Our world is a particularly scary place right now. The efforts to prevent a health pandemic are turning into an economic pandemic. For the foreseeable future, business activity will decrease, companies will fold, unemployment will rise, and headlines will continue to be scary.
So, Will and I have been buying stocks in our personal accounts as prices have decreased. When things feel the worst, it is the best time to invest. The stock market always recovers. I don’t know what tomorrow will bring. I can’t predict the short-term movements of the stock market. I don’t even attempt to predict where stock prices will be a day, month, or year from now. Warren Buffett wrote during the depths of the Financial Crisis, “What is likely, however, is that the market will move higher, perhaps substantially so, well before either sentiment or the economy turns up. So if you wait for the robins, spring will be over.” He must be licking his chops right now.
Fear is pervasive. Investors should be concerned about businesses with lots of debt or questionable business models. But this does not describe your portfolio. Your portfolio businesses will suffer profit setbacks in the short-term, but we think they will thrive longer term. Most businesses will generate record profits before too long.

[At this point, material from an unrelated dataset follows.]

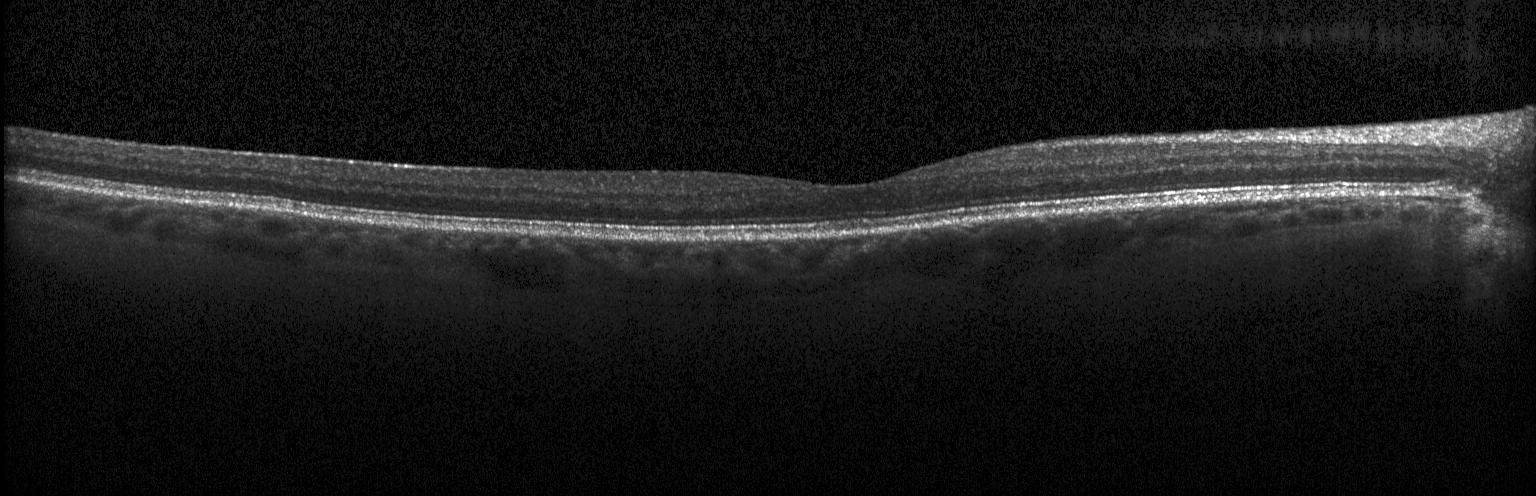

Macular OCT: no choroidal neovascularization, diabetic macular edema, or drusen.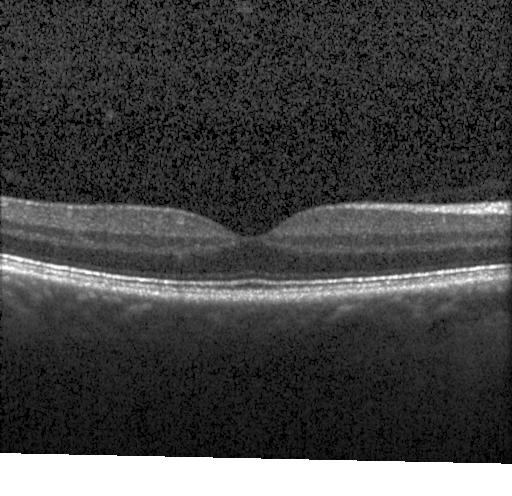
OCT B-scan — Finding: no evidence of CNV, DME, or drusen.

Stocks will almost certainly outperform cash over the next 5, 10, and 20 years, probably by a wide margin. Despite this, some find comfort in selling stocks and sitting in cash. But there is a key fact that most people do not know. The S&P 500 averaged over a 6 percent return per year over the last 15 years, a span of over 3,700 trading days. But, if you attempted to time your buys and sells and missed the 20 best trading days, your return was negative. The long-term investor makes money over time. The desire to wait on the sideline until things feel better is understandable. But, all too often, it causes one to miss these best trading days and results needlessly suffer.